Tutorial: System Monitoring for Security

ABSTRACT: Intrusive multi-step attacks, such as Advanced Persistent Threat (APT) attacks, have plagued many well-protected businesses with significant financial losses. These advanced attacks are sophisticated and stealthy, and can remain undetected for years as individual attack steps may not be suspicious enough. To counter these advanced attacks, a recent trend is to leverage ubiquitous system monitoring for collecting the attack provenance for a long period of time and perform attack investigation for identifying risky system behaviors. In this tutorial, I first provide an introduction to popular techniques and tools of collecting system monitoring data, such as auditd, Sysinternals/ETW, and sysdig. I then describe how dependency analysis can be applied on the system monitoring data for attack investigation, and how to perform data reduction techniques to scale up the analysis to monitor more hosts. I will also present another technique that mines the patterns of the low-level system behaviors collected by system monitoring (e.g., a process reads a file) and uses these patterns to identify high-level software behaviors that security analysts are interested in (e.g., file compressions and ssh login). Finally, we discuss the current challenges of analyzing system monitoring data for security problems, concluding with future research directions.

Dr. Xusheng Xiao is an assistant professor of Electrical Engineering and Computer Science at Case Western Reserve University. He received his Ph.

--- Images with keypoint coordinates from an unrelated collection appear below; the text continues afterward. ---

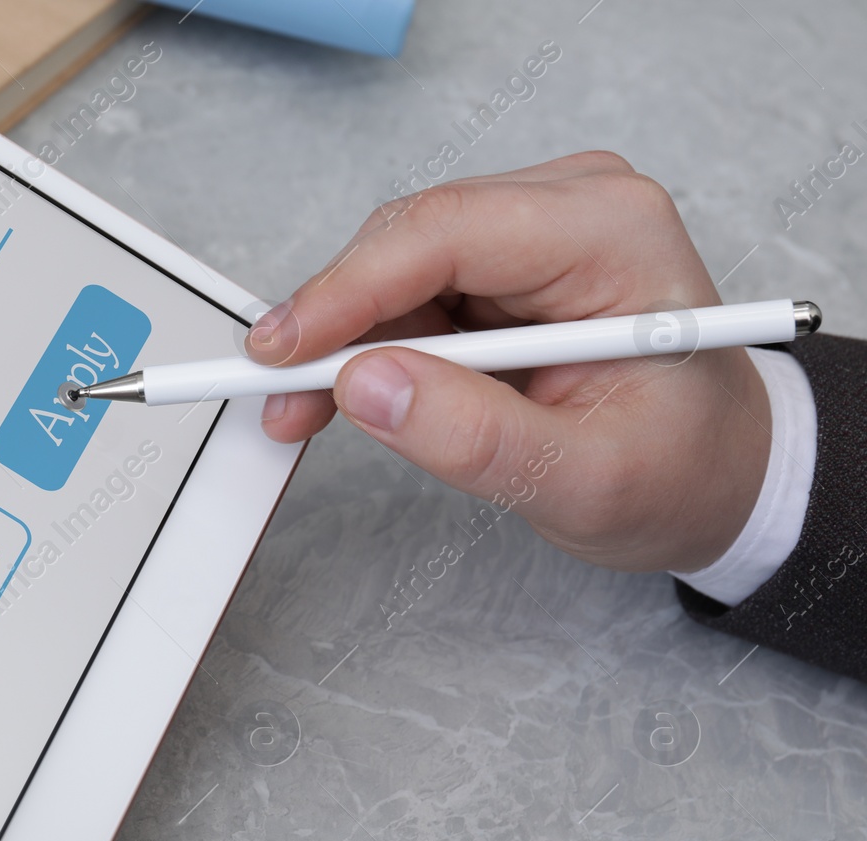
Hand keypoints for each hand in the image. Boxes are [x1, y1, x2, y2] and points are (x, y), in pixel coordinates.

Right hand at [246, 151, 771, 573]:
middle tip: (278, 395)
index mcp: (613, 233)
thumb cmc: (680, 470)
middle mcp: (570, 208)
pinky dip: (365, 344)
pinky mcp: (500, 264)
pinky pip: (405, 290)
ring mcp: (531, 230)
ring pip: (393, 264)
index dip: (349, 290)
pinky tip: (344, 390)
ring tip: (306, 409)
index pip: (450, 231)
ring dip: (341, 339)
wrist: (714, 474)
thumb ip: (476, 437)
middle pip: (408, 239)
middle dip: (332, 321)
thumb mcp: (587, 481)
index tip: (280, 352)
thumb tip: (363, 386)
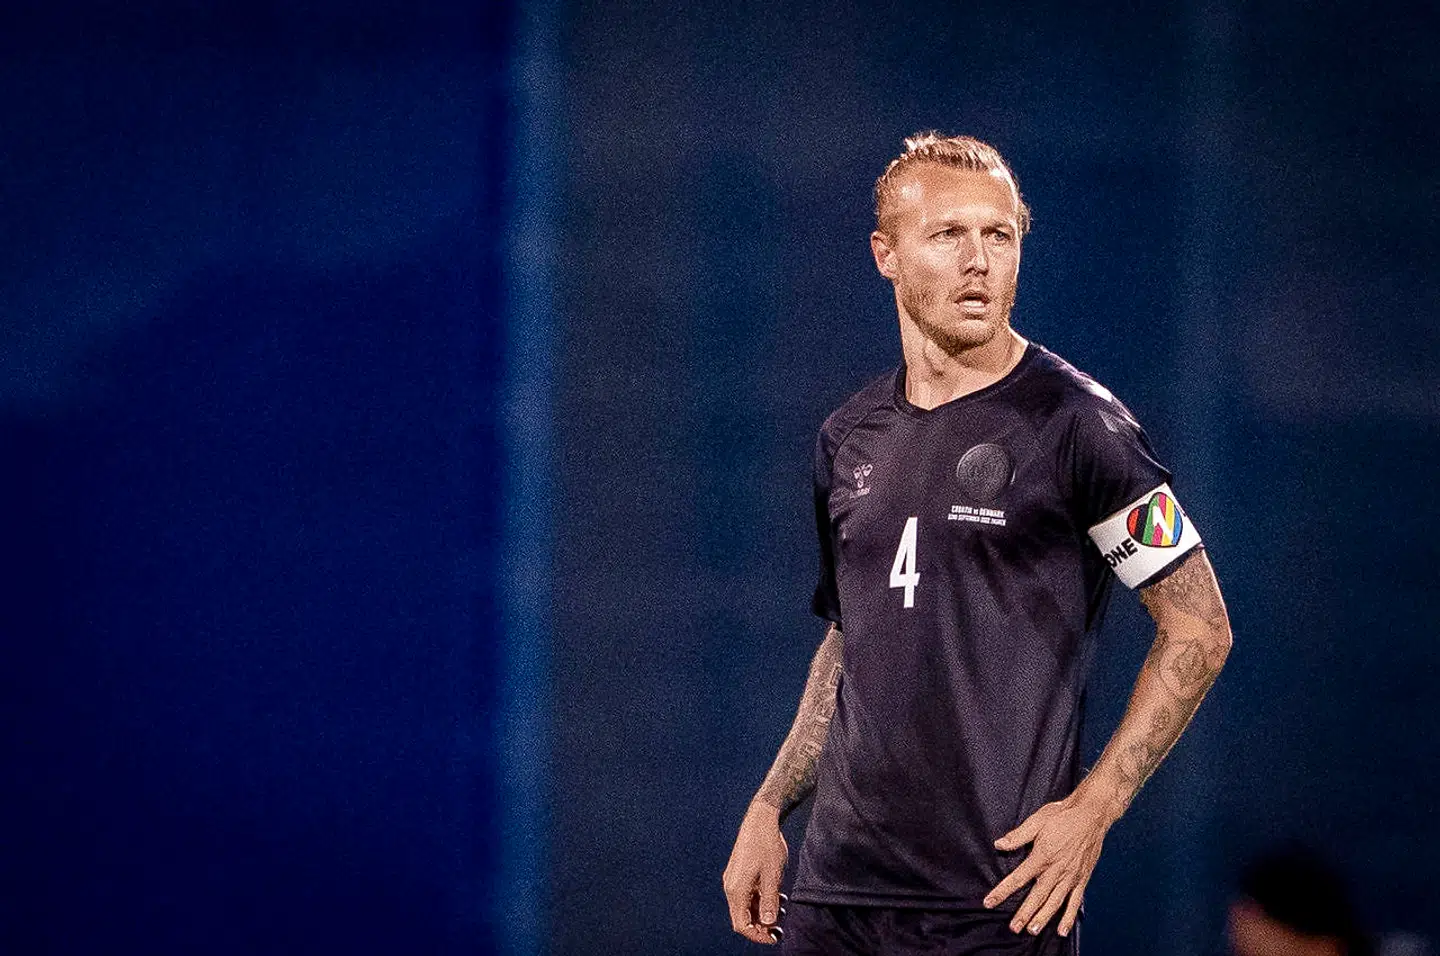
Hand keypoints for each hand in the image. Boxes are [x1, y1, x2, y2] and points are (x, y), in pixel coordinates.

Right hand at [722, 802, 787, 944]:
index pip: (741, 924)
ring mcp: (734, 879)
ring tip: (782, 912)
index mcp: (736, 889)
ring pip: (746, 906)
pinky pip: (748, 894)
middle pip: (742, 917)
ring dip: (762, 913)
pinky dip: (761, 900)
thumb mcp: (772, 875)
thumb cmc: (767, 845)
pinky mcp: (740, 873)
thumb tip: (767, 923)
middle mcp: (731, 886)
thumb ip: (769, 901)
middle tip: (778, 931)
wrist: (761, 819)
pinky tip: (777, 897)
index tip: (773, 938)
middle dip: (760, 927)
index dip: (757, 936)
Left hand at [982, 795, 1113, 937]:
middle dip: (1024, 913)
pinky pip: (1075, 901)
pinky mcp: (1082, 878)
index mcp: (1042, 856)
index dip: (1002, 891)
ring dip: (1043, 918)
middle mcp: (1056, 870)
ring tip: (1032, 931)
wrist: (1091, 814)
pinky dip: (1069, 917)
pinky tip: (1062, 930)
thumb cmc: (1062, 815)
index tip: (990, 902)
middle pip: (1037, 896)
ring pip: (1055, 902)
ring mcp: (1070, 876)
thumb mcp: (1036, 821)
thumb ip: (1018, 836)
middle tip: (1014, 928)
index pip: (1018, 878)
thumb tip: (999, 844)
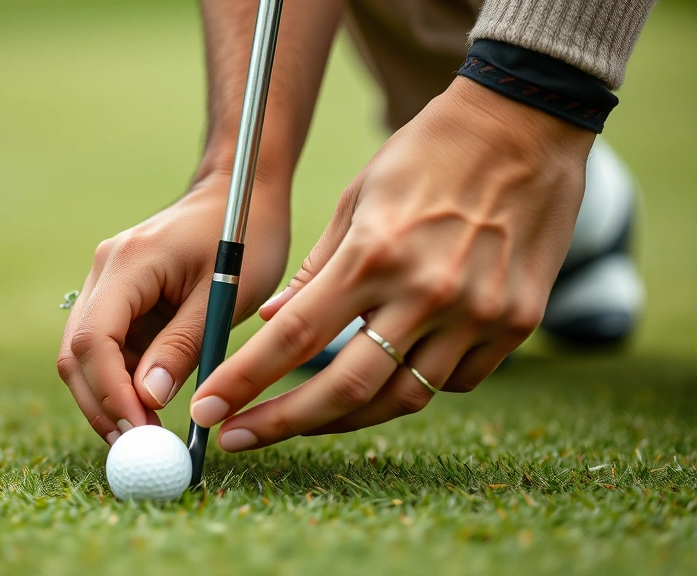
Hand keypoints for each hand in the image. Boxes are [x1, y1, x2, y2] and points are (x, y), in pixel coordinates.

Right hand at [57, 168, 290, 444]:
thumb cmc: (243, 236)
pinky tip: (147, 409)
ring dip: (108, 399)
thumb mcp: (225, 294)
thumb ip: (184, 345)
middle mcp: (104, 272)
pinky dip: (120, 382)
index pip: (93, 340)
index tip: (140, 433)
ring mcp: (107, 284)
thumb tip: (147, 399)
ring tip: (145, 438)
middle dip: (101, 406)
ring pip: (85, 355)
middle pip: (76, 353)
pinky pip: (106, 348)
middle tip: (137, 450)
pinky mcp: (119, 297)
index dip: (110, 393)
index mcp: (128, 264)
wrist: (239, 191)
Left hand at [189, 77, 596, 450]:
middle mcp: (426, 292)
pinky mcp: (517, 323)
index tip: (208, 411)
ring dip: (344, 418)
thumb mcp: (358, 198)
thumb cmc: (428, 153)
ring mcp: (477, 314)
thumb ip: (316, 271)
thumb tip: (270, 323)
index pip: (293, 338)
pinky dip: (412, 386)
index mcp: (374, 255)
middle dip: (280, 424)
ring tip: (303, 419)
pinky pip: (454, 381)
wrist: (527, 125)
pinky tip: (386, 377)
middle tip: (236, 438)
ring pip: (401, 399)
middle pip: (344, 389)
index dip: (244, 382)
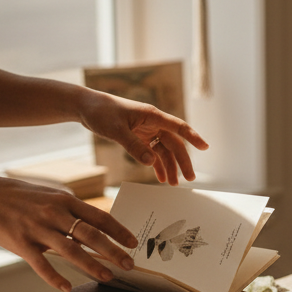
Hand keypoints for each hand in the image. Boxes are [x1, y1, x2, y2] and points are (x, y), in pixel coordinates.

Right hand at [0, 174, 139, 291]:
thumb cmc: (20, 197)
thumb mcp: (50, 196)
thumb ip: (71, 211)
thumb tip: (94, 228)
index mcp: (65, 200)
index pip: (99, 217)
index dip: (119, 230)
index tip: (133, 242)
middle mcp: (55, 213)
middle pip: (91, 234)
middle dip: (114, 251)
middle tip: (129, 264)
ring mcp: (38, 228)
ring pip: (71, 250)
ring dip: (92, 265)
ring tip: (107, 276)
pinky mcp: (21, 243)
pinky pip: (41, 264)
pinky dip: (55, 277)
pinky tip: (67, 287)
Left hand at [78, 90, 208, 184]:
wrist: (86, 108)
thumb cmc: (101, 112)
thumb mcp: (116, 130)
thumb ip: (134, 146)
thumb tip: (151, 162)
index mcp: (152, 116)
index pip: (178, 126)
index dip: (193, 136)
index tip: (205, 147)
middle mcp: (153, 123)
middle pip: (174, 144)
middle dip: (182, 161)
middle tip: (189, 178)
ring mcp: (146, 131)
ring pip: (164, 151)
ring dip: (170, 166)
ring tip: (174, 184)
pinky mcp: (139, 137)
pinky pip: (152, 153)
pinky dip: (157, 165)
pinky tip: (161, 177)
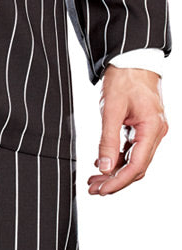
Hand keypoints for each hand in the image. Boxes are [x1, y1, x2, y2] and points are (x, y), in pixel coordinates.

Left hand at [87, 66, 168, 194]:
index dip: (118, 182)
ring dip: (114, 171)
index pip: (137, 166)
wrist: (132, 58)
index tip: (100, 190)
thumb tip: (103, 167)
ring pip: (134, 160)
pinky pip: (132, 149)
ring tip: (93, 179)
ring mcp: (151, 130)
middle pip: (137, 167)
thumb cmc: (124, 78)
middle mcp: (155, 132)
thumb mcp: (111, 109)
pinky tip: (101, 162)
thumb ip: (107, 140)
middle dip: (115, 180)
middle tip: (93, 189)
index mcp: (152, 129)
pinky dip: (117, 158)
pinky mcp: (143, 127)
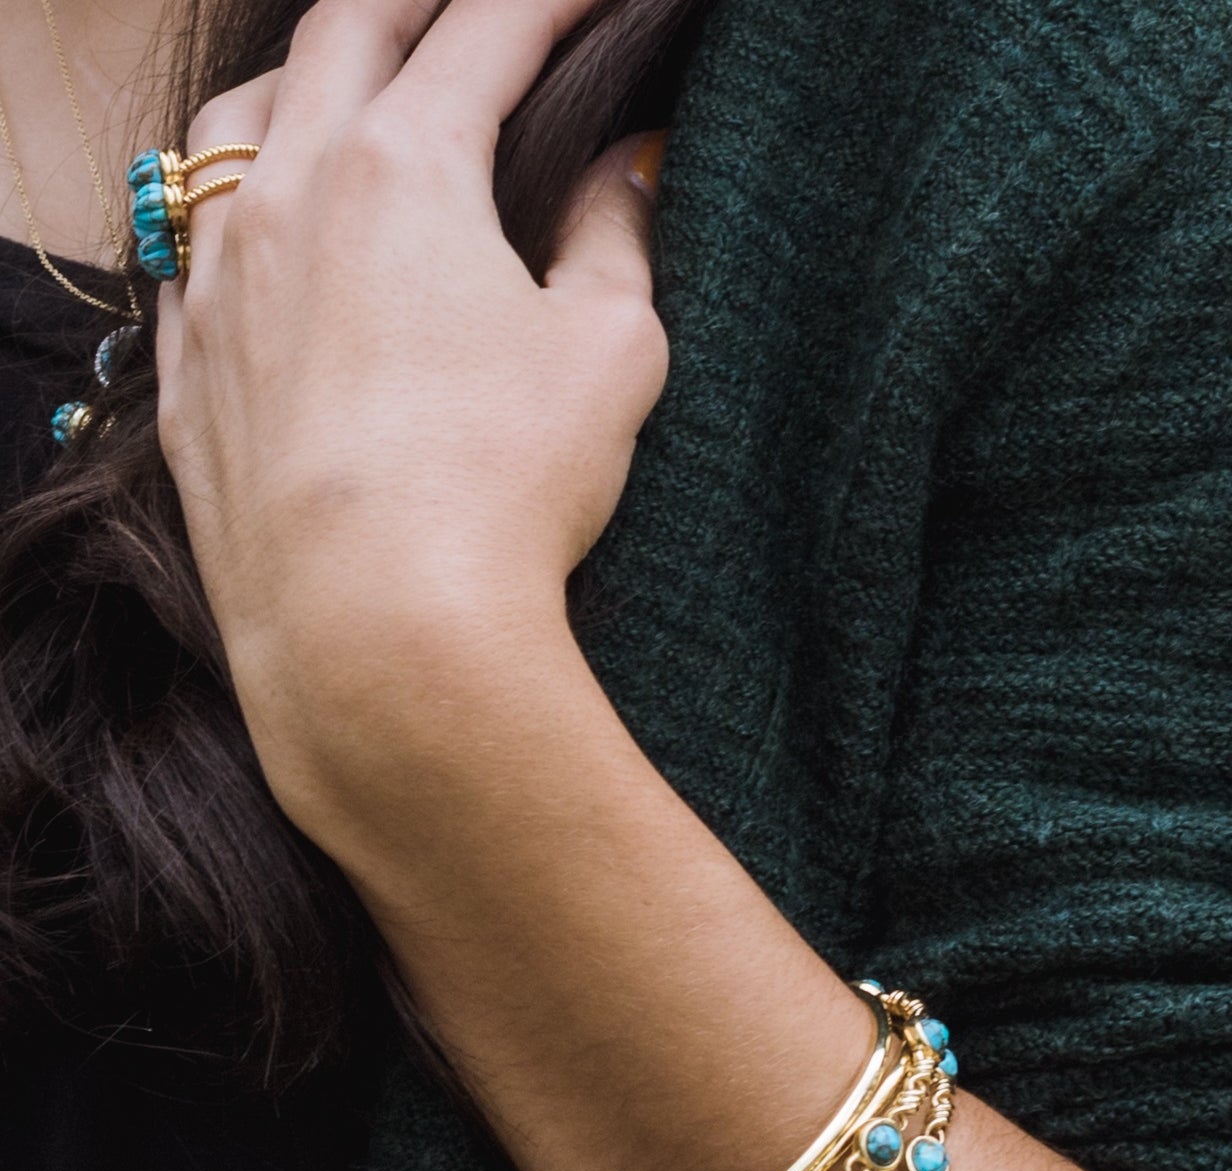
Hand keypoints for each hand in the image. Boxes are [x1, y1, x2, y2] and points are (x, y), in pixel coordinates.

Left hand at [153, 0, 666, 817]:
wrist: (378, 631)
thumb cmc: (507, 486)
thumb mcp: (611, 353)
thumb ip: (615, 238)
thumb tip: (629, 169)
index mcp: (406, 165)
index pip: (486, 32)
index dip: (553, 2)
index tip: (598, 1)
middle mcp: (289, 194)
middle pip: (341, 37)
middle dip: (418, 7)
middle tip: (474, 15)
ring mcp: (219, 281)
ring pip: (233, 128)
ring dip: (299, 87)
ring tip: (342, 97)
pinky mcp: (188, 375)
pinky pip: (190, 247)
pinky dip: (237, 209)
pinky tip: (267, 240)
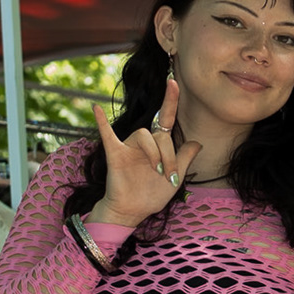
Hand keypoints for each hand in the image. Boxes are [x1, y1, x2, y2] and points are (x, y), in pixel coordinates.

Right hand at [89, 78, 203, 227]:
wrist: (132, 212)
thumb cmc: (151, 194)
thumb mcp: (176, 178)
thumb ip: (185, 158)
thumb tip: (197, 142)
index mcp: (159, 145)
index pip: (166, 118)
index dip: (170, 100)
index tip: (173, 81)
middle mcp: (144, 142)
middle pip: (161, 135)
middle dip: (170, 155)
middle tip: (170, 176)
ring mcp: (129, 147)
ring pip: (144, 135)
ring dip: (155, 154)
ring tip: (157, 171)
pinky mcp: (116, 154)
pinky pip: (107, 135)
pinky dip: (101, 122)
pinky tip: (96, 108)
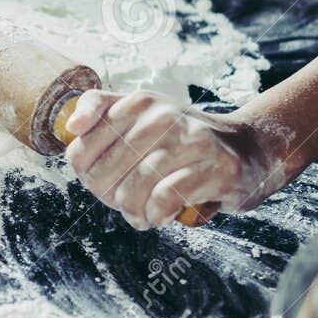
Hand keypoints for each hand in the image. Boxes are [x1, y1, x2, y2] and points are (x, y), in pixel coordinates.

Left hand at [63, 90, 299, 228]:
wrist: (247, 151)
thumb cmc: (184, 141)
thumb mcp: (141, 117)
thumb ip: (100, 112)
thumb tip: (71, 127)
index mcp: (139, 102)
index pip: (80, 149)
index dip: (86, 176)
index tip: (106, 179)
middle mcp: (163, 115)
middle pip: (102, 176)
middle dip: (109, 199)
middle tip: (127, 201)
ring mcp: (190, 140)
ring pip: (131, 191)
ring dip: (134, 212)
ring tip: (144, 213)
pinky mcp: (214, 169)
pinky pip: (163, 200)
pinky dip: (157, 215)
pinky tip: (163, 214)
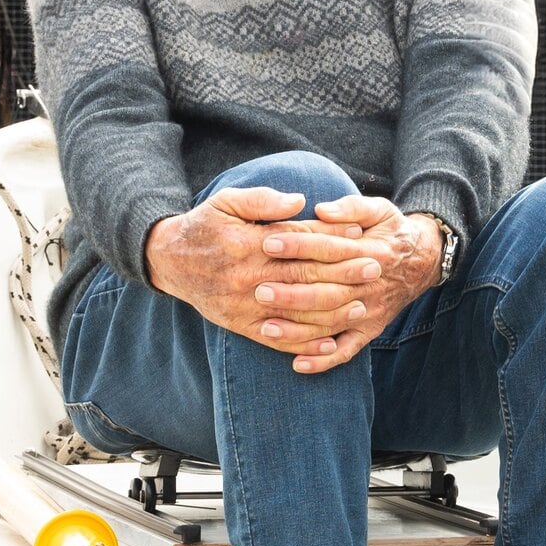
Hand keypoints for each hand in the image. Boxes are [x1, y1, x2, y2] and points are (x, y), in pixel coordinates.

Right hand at [144, 186, 376, 354]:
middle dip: (344, 273)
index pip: (299, 241)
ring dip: (332, 312)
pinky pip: (277, 339)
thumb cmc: (206, 226)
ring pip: (296, 313)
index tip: (362, 233)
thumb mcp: (227, 202)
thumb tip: (301, 202)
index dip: (332, 236)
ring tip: (362, 306)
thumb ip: (263, 201)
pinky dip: (305, 344)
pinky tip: (331, 344)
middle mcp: (247, 277)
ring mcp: (244, 306)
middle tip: (375, 268)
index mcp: (247, 243)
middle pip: (304, 277)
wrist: (170, 261)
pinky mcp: (241, 325)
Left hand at [258, 196, 443, 372]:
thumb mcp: (379, 209)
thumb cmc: (390, 231)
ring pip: (331, 323)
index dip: (299, 245)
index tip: (269, 242)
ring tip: (267, 328)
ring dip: (299, 330)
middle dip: (292, 293)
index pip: (329, 248)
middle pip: (327, 291)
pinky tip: (297, 364)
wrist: (423, 261)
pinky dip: (323, 361)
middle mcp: (368, 285)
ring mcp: (369, 311)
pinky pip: (346, 350)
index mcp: (370, 252)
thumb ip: (351, 207)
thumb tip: (321, 210)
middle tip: (260, 290)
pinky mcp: (370, 330)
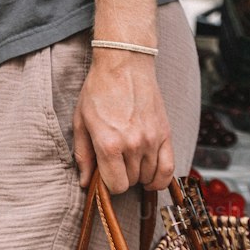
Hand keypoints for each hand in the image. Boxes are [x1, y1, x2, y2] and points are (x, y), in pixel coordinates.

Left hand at [72, 53, 174, 194]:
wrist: (124, 64)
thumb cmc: (98, 90)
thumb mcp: (80, 121)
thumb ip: (83, 155)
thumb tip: (86, 183)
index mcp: (108, 143)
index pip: (115, 186)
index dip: (108, 184)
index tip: (104, 175)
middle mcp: (132, 144)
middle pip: (131, 181)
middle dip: (122, 177)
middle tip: (115, 162)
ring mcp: (151, 140)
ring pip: (149, 176)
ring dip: (139, 175)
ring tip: (129, 162)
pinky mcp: (165, 133)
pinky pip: (169, 169)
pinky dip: (161, 179)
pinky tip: (152, 178)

D. degree in Computer Science at North Carolina State University in 2014. He was a visiting student in Computer Science department of the University of Illinois at Urbana-Champaign in 2013-2014. His research interests are in software engineering and computer security, with the focus on making software applications and computer systems more reliable and secure via program analysis, software testing, text analysis, and system monitoring. His research has been presented at top-tier venues such as ICSE, FSE, ISSTA, ASE, USENIX Security, CCS, and VLDB. His work in software testing received ICSE SRC Best Project Representing an Innovative Use of Microsoft Technology at ACM SRC Grand Final 2012. His work in mobile security was selected as one of the top ten finalists for CSAW Best Applied Security Paper Award 2015, and produced a static analysis tool that was deployed in TouchDevelop of Microsoft Research. He was a researcher at the computer security department of NEC Labs America, and the security intelligence solution built by his team won first place in the Town Life and Society Innovation Category at CEATEC Award.